The vast majority of Americans have fully moved on, but a small group still feel negatively towards Britain for opposing their independence over two centuries ago
Anglo-American relations since the end of WWII or so have mostly been marked by the “special relationship”, or an especially great level of cooperation and understanding between the two countries. But today marks the 238th anniversary of the signing of the United States Declaration of Independence, or, in American terminology 4th of July, when Americans take the day off to celebrate their breakaway from Great Britain with barbecues and fireworks – and, a new YouGov poll suggests, when a small group of Americans revisit some age-old resentments regarding their onetime colonial rulers.
A not-insignificant minority of 13% of Americans say they sometimes feel negatively about Britain because “it tried to prevent the United States from becoming independent”. 72% do not, and another 15% are “not sure”.
Interestingly, the feelings appear to be most common in the former colonies themselves.

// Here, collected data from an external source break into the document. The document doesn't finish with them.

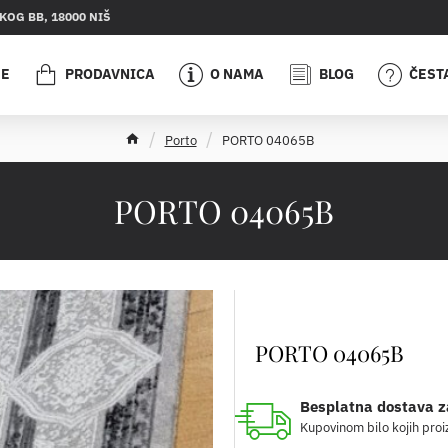
OG BB, 18000 NIŠ
JE
PRODAVNICA
O NAMA
BLOG
ČEST
h
Porto
PORTO 04065B
o
m
e
PORTO 04065B
PORTO 04065B
Besplatna dostava z
Kupovinom bilo kojih proi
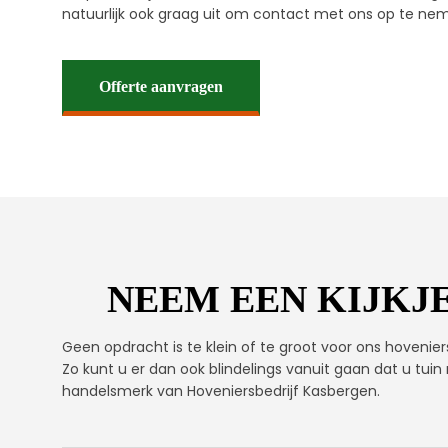
natuurlijk ook graag uit om contact met ons op te ne
Offerte aanvragen
NEEM EEN KIJKJE
Geen opdracht is te klein of te groot voor ons hovenier
Zo kunt u er dan ook blindelings vanuit gaan dat u tuin
handelsmerk van Hoveniersbedrijf Kasbergen.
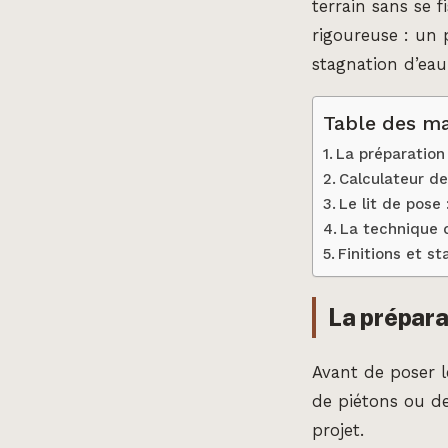
terrain sans se 
rigoureuse : un 
stagnation d’eau
Table des ma
La préparation
Calculateur d
Le lit de pose 
La technique 
Finitions et st
La prépara
Avant de poser le
de piétons ou de
projet.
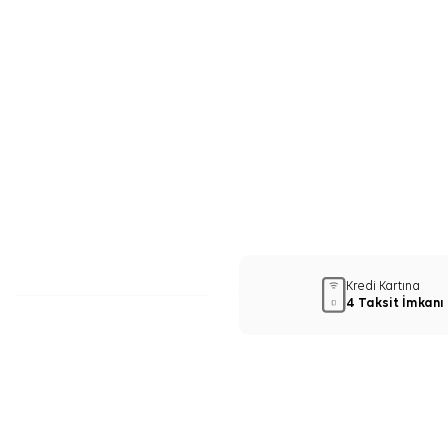
Kredi Kartına
4 Taksit İmkanı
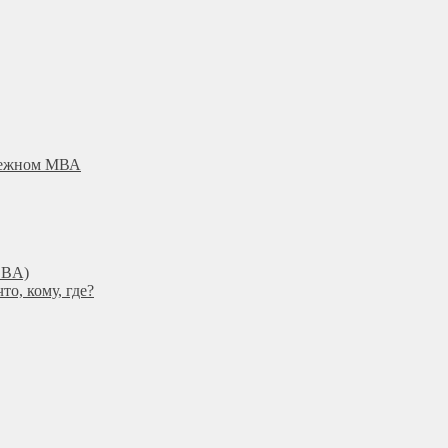
убежном МВА
DBА)
о, кому, где?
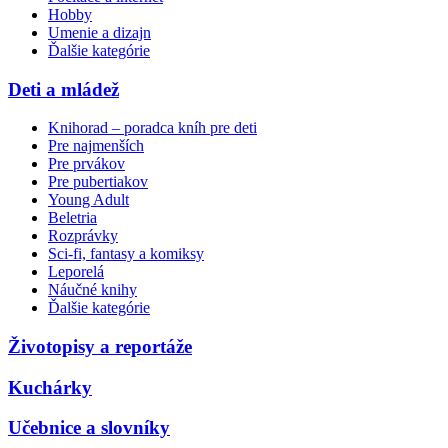
Hobby
Umenie a dizajn
Ďalšie kategórie
Deti a mládež
Knihorad – poradca kníh pre deti
Pre najmenších
Pre prvákov
Pre pubertiakov
Young Adult
Beletria
Rozprávky
Sci-fi, fantasy a komiksy
Leporelá
Náučné knihy
Ďalšie kategórie
Životopisy a reportáže
Kuchárky
Učebnice a slovníky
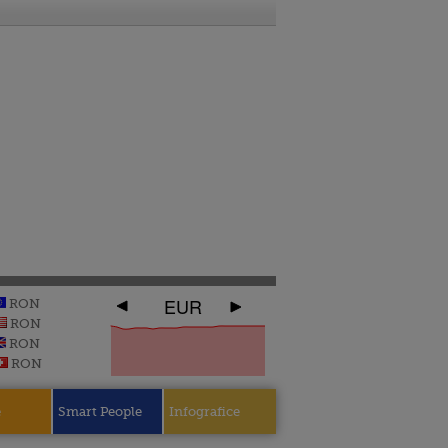
EUR
RON
RON
RON
RON
e
Smart People
Infografice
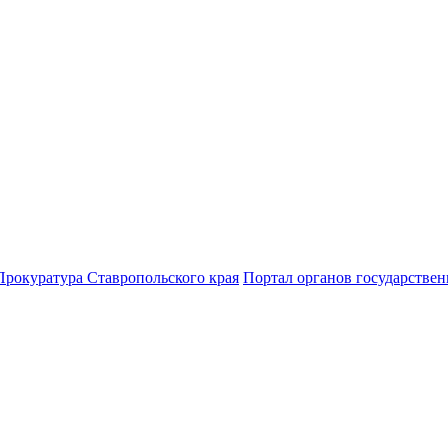
Прокуратура Ставропольского края
Портал органов государствен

While only 9% of people in the West of America harbour the grudge, the number is twice that, or nearly one fifth (18%) of those in the Northeast, the region where New England and nine of the states that made up the Thirteen Colonies can be found.
It may not fully come as a surprise to people in Britain that this part of American history has such potency with some people there. Americans are known for their patriotism and observers need look no further than political rallies for the Tea Party movement to see evidence of how patriotism has become mixed up with Revolutionary Era imagery. The movement’s name itself is in homage to the Boston Tea Party, an event that was a catalyst in the American Revolutionary War and involved demonstrators dressed as American Indians dumping a shipment of tea into the Boston Harbour in protest of the 1773 Tea Act.
Some 31% of Americans say they support the goals of the modern Tea Party movement, which advocates for lower taxes and limited government, although only 13% consider themselves a part of the movement. These core ‘Tea Partiers’ also appear far more likely to have hard feelings about the Revolutionary War than those who aren’t part of the movement.
Americans do tend to have a favourable impression of the British royal family, by 60-21%, although there is no desire to have one themselves. The idea of having a “ceremonial royal family, like the one in Britain” is rejected by an overwhelming margin (73-13%).